La edición está compuesta por dos novelas cortas que podrían ser vistas, sin forzar demasiado la lectura, como una sola novela con una elipsis en el medio. La primera parte, “Diario de a bordo”, muestra a la narradora mientras transita una odisea personal para quedar embarazada. La segunda, “Ocho”, la presenta ya con dos hijos y un trauma de la infancia todavía a medio digerir. De las dos, la primera quizás sea la más convencional. A los sinsabores del tratamiento de fertilidad la narradora opone el diario que su padre, recientemente fallecido, llevó durante su paso por la marina mercante. El contrapunto entre un futuro dudoso y un pasado ya concluido impulsa la prosa a través de derroteros que Fusselman matiza a fuerza de un humor que corroe o aligera según la ocasión, pero que nunca resbala hacia el escapismo, porque al fin y al cabo de eso se trata: de sacudirse las solemnidades sin resignar el compromiso de ver, entender y decir.

> _Información extraída_
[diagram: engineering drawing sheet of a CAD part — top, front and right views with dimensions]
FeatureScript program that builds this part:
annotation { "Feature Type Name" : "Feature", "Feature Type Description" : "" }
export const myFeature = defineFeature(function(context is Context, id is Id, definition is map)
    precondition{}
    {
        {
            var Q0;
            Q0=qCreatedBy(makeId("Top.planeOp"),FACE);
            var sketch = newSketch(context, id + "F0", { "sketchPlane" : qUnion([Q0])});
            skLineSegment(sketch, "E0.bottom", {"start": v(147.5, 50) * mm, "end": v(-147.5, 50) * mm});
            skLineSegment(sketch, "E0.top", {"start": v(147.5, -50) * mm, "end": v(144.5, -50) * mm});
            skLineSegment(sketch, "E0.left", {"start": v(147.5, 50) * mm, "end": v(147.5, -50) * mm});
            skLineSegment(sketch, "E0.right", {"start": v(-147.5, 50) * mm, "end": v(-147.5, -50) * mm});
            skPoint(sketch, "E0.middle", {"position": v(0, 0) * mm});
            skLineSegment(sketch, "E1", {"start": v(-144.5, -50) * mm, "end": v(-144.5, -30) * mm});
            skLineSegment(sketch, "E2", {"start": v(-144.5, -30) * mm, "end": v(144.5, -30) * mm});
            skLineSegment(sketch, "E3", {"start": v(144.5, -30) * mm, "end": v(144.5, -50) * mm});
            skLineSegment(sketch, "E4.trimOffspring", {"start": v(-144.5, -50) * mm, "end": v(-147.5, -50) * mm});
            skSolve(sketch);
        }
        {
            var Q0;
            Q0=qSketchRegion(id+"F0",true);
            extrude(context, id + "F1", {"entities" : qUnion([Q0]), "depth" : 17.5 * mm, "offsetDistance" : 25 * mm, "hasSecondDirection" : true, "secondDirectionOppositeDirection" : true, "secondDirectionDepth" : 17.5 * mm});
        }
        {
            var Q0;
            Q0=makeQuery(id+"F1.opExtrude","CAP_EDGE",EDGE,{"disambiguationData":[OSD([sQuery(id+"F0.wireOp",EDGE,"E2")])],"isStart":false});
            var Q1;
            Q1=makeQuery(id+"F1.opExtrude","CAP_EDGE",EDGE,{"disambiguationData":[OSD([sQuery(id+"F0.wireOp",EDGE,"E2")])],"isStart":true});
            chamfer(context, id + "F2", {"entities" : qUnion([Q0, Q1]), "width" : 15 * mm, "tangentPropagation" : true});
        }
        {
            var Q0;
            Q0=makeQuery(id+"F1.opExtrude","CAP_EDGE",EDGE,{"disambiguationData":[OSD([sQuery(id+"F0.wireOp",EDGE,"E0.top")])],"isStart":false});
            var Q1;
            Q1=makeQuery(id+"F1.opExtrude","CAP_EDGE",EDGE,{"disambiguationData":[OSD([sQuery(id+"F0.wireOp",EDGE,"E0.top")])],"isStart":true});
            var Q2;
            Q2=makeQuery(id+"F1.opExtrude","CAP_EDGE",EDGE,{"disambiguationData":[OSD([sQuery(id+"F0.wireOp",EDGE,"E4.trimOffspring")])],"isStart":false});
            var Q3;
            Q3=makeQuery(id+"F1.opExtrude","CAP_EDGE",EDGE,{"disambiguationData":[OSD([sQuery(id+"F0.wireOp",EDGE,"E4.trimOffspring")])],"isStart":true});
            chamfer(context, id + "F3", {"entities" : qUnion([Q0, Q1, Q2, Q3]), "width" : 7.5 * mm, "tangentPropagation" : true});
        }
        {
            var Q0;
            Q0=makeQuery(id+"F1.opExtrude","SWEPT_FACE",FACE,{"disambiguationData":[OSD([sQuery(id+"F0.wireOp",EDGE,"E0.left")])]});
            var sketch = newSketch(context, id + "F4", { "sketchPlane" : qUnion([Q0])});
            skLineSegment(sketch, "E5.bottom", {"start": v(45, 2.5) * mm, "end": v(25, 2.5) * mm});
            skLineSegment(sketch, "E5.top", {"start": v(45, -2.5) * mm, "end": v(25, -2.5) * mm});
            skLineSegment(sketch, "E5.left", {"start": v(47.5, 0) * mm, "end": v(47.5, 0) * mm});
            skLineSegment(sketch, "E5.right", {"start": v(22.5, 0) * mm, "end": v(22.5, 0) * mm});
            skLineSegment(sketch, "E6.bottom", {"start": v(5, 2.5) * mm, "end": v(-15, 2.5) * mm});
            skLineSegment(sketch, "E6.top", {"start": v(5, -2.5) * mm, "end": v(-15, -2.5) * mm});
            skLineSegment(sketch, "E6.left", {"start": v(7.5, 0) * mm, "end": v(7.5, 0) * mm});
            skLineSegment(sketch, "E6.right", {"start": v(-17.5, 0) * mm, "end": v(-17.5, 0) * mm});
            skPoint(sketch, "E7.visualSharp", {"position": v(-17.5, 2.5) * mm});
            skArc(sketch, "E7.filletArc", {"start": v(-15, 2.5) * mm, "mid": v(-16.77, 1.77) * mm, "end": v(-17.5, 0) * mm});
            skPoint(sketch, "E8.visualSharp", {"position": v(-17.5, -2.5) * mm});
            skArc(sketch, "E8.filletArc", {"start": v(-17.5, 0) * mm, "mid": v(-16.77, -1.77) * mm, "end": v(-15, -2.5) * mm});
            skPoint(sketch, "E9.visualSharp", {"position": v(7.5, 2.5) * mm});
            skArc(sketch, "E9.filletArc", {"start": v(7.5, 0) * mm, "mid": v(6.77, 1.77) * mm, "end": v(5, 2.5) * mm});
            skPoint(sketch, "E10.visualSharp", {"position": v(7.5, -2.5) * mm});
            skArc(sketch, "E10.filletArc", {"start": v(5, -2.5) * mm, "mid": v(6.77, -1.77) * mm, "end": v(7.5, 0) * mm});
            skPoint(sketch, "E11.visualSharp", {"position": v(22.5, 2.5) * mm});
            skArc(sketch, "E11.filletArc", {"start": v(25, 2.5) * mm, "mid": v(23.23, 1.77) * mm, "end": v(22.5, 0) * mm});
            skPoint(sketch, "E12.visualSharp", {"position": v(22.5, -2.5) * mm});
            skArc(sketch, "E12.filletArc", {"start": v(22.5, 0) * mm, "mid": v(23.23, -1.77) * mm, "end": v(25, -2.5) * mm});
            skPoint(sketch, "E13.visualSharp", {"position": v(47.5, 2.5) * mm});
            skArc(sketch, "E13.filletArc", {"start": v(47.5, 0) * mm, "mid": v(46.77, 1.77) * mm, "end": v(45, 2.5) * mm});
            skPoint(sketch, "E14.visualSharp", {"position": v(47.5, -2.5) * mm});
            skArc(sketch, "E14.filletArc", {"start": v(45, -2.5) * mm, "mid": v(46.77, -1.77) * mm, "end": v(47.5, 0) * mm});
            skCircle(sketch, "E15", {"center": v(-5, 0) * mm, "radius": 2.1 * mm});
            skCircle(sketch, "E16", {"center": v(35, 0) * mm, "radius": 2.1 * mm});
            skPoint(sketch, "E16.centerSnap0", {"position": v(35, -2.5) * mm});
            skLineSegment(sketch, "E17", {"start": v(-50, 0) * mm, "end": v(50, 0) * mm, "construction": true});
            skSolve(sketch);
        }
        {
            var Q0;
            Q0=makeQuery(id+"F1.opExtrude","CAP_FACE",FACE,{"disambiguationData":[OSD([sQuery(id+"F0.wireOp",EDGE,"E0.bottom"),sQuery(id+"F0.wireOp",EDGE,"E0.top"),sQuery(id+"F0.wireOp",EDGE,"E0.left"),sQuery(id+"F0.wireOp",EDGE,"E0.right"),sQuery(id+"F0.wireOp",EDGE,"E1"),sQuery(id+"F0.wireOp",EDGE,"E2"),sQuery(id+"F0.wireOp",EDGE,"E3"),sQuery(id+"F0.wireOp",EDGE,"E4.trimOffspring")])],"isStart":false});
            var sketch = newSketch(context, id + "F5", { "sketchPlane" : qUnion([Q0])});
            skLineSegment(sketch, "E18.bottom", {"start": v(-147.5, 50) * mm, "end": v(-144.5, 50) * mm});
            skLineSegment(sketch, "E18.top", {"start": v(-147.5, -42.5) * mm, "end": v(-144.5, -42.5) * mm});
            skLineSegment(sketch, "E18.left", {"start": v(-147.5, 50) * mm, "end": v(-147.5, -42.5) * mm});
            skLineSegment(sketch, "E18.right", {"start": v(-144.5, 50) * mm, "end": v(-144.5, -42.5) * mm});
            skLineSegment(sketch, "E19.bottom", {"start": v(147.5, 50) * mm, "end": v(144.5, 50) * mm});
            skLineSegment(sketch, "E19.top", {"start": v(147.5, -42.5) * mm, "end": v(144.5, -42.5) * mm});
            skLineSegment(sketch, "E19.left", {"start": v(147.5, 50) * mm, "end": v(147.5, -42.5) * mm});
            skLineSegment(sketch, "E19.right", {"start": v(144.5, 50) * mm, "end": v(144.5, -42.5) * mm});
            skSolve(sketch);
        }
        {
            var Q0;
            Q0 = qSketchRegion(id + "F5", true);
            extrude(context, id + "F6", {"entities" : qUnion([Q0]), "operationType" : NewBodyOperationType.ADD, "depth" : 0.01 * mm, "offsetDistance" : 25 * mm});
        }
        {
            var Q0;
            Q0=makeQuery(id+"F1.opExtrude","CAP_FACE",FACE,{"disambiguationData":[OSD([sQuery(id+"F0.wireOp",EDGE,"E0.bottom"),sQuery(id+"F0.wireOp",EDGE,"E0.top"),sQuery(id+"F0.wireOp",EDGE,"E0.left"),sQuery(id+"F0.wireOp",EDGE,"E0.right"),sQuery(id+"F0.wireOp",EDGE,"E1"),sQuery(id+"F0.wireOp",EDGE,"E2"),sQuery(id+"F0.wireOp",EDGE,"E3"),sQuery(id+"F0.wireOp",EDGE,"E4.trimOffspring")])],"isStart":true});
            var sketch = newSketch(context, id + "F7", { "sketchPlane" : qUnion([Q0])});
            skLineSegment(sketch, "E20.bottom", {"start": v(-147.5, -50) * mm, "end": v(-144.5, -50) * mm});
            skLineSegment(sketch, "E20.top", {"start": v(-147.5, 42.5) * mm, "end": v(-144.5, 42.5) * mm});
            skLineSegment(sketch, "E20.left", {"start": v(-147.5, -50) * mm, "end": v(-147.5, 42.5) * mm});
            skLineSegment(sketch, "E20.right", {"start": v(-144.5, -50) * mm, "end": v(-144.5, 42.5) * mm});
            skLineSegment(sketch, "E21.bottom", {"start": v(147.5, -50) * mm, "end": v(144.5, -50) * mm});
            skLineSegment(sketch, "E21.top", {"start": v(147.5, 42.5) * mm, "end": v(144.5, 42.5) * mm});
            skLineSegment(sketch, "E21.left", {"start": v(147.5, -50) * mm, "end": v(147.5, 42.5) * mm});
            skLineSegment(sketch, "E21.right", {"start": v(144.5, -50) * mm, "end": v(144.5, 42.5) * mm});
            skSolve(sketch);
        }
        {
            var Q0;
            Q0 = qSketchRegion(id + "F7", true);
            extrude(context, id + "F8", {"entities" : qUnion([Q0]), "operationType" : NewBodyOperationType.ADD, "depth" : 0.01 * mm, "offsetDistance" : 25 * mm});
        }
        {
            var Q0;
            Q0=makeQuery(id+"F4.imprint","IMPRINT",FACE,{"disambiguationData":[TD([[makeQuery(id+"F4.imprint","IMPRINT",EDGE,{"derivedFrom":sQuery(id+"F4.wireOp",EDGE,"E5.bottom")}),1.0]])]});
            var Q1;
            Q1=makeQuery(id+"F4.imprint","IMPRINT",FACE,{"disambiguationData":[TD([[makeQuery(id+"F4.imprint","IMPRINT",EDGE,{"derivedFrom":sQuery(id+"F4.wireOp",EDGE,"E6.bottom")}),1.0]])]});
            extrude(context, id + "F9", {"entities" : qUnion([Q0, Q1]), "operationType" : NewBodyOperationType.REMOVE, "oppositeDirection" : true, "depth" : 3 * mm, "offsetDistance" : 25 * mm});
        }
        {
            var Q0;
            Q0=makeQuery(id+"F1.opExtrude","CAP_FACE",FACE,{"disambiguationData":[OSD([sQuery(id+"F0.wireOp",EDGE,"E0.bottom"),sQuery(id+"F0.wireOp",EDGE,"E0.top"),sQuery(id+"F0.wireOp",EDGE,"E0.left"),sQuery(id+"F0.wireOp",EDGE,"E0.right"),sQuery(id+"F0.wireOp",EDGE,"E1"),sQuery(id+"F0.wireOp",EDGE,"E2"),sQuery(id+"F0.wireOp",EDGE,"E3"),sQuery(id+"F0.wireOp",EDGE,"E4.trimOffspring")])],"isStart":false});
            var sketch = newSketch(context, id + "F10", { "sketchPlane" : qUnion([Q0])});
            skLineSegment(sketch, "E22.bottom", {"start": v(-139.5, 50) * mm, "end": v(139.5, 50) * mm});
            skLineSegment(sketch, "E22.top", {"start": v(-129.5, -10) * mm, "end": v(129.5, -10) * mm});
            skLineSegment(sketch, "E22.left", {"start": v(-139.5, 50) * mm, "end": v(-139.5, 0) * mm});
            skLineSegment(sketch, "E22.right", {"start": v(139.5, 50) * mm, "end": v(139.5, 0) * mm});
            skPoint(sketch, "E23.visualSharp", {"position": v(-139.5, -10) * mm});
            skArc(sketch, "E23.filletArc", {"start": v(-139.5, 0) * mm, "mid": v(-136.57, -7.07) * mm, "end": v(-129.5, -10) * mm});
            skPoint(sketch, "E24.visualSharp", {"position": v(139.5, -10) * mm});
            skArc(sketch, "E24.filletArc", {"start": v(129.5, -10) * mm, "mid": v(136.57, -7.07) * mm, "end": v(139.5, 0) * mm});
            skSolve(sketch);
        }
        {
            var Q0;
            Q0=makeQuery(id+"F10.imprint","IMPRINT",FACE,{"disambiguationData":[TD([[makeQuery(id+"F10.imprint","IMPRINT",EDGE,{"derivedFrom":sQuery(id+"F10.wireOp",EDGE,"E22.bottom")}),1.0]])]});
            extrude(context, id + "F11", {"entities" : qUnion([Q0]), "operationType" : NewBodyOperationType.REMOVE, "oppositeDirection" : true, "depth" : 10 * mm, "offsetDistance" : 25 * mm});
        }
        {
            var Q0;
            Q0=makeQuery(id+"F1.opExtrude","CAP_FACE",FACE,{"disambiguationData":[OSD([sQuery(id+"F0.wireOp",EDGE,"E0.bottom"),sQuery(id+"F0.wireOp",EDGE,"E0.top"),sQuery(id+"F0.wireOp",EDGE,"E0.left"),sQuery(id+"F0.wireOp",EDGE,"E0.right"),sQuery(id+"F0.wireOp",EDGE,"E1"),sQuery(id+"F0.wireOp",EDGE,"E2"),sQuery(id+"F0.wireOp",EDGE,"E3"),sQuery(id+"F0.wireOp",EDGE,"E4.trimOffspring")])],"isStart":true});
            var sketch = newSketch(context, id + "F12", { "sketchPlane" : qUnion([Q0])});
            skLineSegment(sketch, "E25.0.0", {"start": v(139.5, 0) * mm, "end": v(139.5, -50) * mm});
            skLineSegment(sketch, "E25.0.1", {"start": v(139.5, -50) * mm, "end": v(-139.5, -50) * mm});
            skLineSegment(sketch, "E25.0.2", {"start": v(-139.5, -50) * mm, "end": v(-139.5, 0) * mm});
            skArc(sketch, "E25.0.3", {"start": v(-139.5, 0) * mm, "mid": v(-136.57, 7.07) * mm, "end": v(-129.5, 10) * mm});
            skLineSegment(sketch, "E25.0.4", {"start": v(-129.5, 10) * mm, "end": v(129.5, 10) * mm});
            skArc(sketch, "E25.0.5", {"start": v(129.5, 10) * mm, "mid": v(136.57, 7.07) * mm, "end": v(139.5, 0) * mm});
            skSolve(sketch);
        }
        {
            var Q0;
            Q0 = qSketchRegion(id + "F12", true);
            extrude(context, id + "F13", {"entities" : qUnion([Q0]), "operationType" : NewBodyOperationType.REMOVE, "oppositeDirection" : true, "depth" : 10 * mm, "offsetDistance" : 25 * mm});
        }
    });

> _Requisitos del problema_
Transcribe íntegro y sin ningún cambio el pasaje sobre las dos novelas cortas.

> _Respuesta de la tarea_
La edición está compuesta por dos novelas cortas que podrían ser vistas, sin forzar demasiado la lectura, como una sola novela con una elipsis en el medio. La primera parte, “Diario de a bordo”, muestra a la narradora mientras transita una odisea personal para quedar embarazada. La segunda, “Ocho”, la presenta ya con dos hijos y un trauma de la infancia todavía a medio digerir. De las dos, la primera quizás sea la más convencional. A los sinsabores del tratamiento de fertilidad la narradora opone el diario que su padre, recientemente fallecido, llevó durante su paso por la marina mercante. El contrapunto entre un futuro dudoso y un pasado ya concluido impulsa la prosa a través de derroteros que Fusselman matiza a fuerza de un humor que corroe o aligera según la ocasión, pero que nunca resbala hacia el escapismo, porque al fin y al cabo de eso se trata: de sacudirse las solemnidades sin resignar el compromiso de ver, entender y decir.